# Popping metal roof



## Accent Roofing (Apr 16, 2013)

Has anyone found a solution to metal roof making excessive popping noise due to expansion and contraction. If so what was the solution if any


----------



## OldNBroken (Feb 8, 2008)

Install a higher quality roof. All metal is going to make some noise with expansion and contraction. How much depends on the structure, system, and installation.


----------



## Accent Roofing (Apr 16, 2013)

Installation inspected by manufacturer and came back with flying colours. They don't know what is causing the problem.

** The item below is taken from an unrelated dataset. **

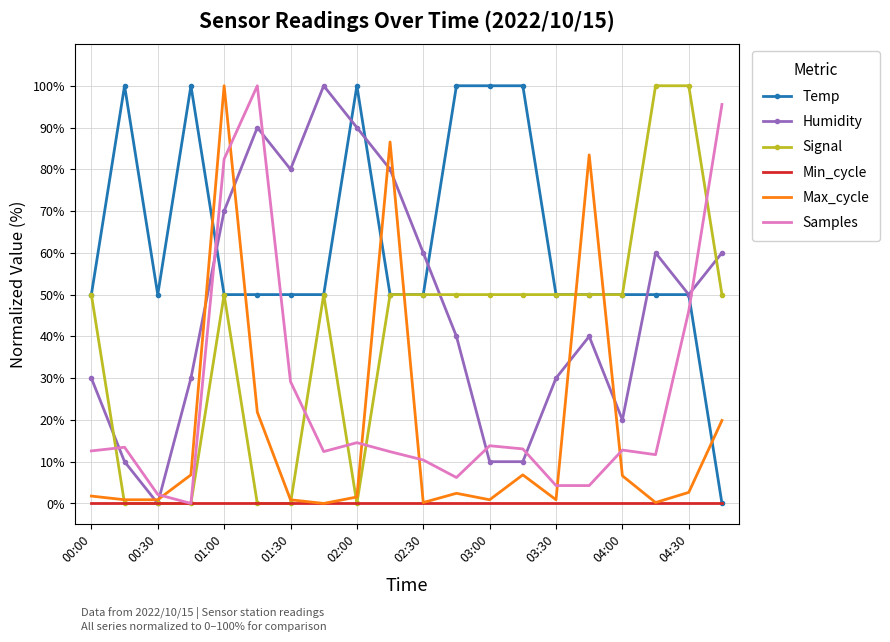

What is the maximum value shown in the chart?

100.0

Structure was redone before roof was installed and roof is a 26 ga 12" hidden fastener system with slip sheet and hemmed valleys


----------



## Accent Roofing (Apr 16, 2013)

Thanks for your help 
Any ideas are greatly appreciated


----------



## ExtremePride (Oct 27, 2010)

Did the installers screw the lips tight or leave the screws barely loose?


----------



## stombaugh85 (Jul 23, 2012)

Maybe squirrels dropping acorns from trees???? 

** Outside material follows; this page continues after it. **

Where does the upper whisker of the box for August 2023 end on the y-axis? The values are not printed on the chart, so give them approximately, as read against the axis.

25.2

Allstate will protect you from the mayhem!!!


----------



## Foxit (Mar 2, 2013)

After a roof job got started, the home owner was very displeased with the oil canning look. Our solution was to add foam caulking rod down the roof in the center of the panel. Thinking that if the metal is bowed up any expansion would just make the the bow greater and not kink. I can't say about the noise but the rest of the roof did look better. I would think piping was also minimized.


----------